*QUESTIONS TO ANSWER*
**A)** Condense the paragraph of the article on French transport strikes that opens "Believe it or not, there are rules" into a short bulleted list that keeps its main facts.
**B)** Answer the three questions below from the article on French transport strikes, one answer per line with the same markers.
(i) How long had the transport strikes been going on, according to the opening of the article?
(ii) Which agency is credited with all the photos?
(iii) On what date did Alain Robert climb the Total tower?
**C)** Carry on the article on French transport strikes from the point where it stops, in the same style.

*TEXT UNDER STUDY*
§ §

Pushing, snogging and climbing: 8 things to avoid during French transport strikes

After more than a month of transport strikes in France we have seen some pretty extreme behaviour from frustrated commuters. Here are some of the things you might want to avoid doing.

Pushing, snogging and climbing: 8 things to avoid during French transport strikes
All photos: AFP

1. Pushing to get on before people get off

It’s the sort of naughty misbehaviour that Parisians occasionally resort to when trains are unusually full. During strikes however it seems like all norms of politeness have been thrown out of the window, with people not even bothering to pretend that they are waiting for commuters to exit the trains before squeezing themselves in. 

 

Believe it or not, there are rules to using the Metro and one of the principle ones is that you wait at the side of the doors until all passengers have disembarked before you get on. At some particularly busy platforms there will be RATP staff to enforce this rule.

READ ALSO The 12 commandments of Metro-etiquette

2. Any form for pushing

During the strikes it's not just been the trains themselves that are crowded, but the platforms and corridors in the stations too. But however crowded they are, elbowing your way through the jam-packed corridors is not recommended either.

 

READ ALSO The strange rules of the Paris Metro that you need to know

3. Entering the Metro like this..

We've all seen the athletic displays of people choosing to vault the barriers rather than paying for a ticket, but this gymnastic display is in a class of its own. The impressive method would be incredibly dangerous if the train starts moving, however. But at least he’s not pushing.

 

4. Climbing a building to make a point

Unless you are 'French Spiderman' Alain Robert, of course. To show his support for the pension reform strike movement he climbed the Total tower in the west of Paris's business district of La Defense on January 13th. The police were at the top to greet him.

§ §

*DATASET EXTRACT*
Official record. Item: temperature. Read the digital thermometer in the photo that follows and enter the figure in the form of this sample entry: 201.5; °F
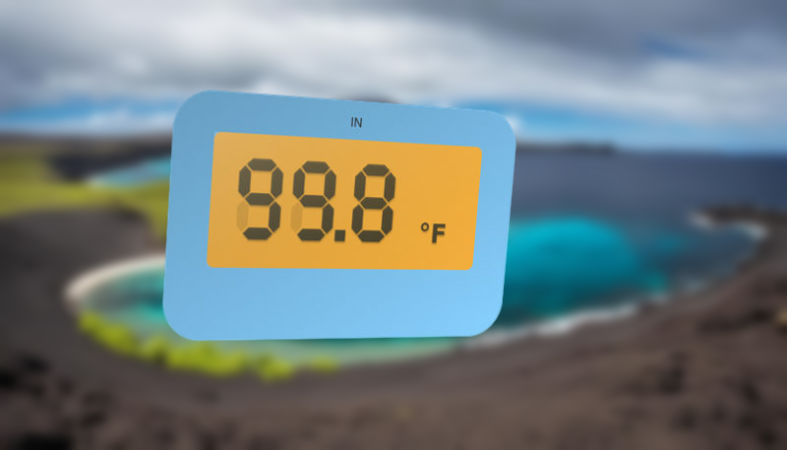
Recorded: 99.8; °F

§ §

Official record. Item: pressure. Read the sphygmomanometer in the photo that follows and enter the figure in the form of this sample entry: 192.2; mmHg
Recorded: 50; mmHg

§ §

*TASK ANSWERS*
**A)**
- The Metro has rules of use.
- One of the principal rules is to wait at the side of the doors until all passengers have disembarked before getting on.
- RATP staff enforce this rule at some particularly busy platforms.

**B)**
(i) More than a month.
(ii) AFP.
(iii) January 13th.

**C)**
5. Snogging to pass time

Paris may be a romantic city and your bus/train or flight delay may seem excruciatingly long, but under no circumstances are these two conditions together a carte blanche to incessantly snog your special someone for the whole journey.

Believe me, it makes the journey unbearable for the poor person seated next to you who has to listen to the slurping.

6. Letting your kid play loud computer games with the sound on

This is not okay, ever. Even – no, especially – during long journeys. Same also applies to playing your own music and videos – there's a reason that headphones exist and it's to spare the person next to your from your choice of music.

7. Using police water cannons as a shower

The strikes have also been accompanied by protests and demonstrations which while in the main peaceful did see outbreaks of trouble. We would very much not recommend copying this ‘yellow vest’ protester in Nantes, who had a rather original way of showing that he would not surrender. 

The extremely high pressure of the water cannons have been known to cause serious injuries and at the very least would smart a bit if you get caught in a sensitive area.

8. Farting

When the train is filled to the brim with exhausted passengers, this is maybe the worst thing you could do to your co-commuters.

But, if you do accidentally slip up, just look in disgust at your neighbour and pretend it wasn't you.

Member comments

  1. Snogging? Slurping? Isn’t it to be encouraged? Only good thing to come out of these greves! Wonder how many babies will be delivered in September?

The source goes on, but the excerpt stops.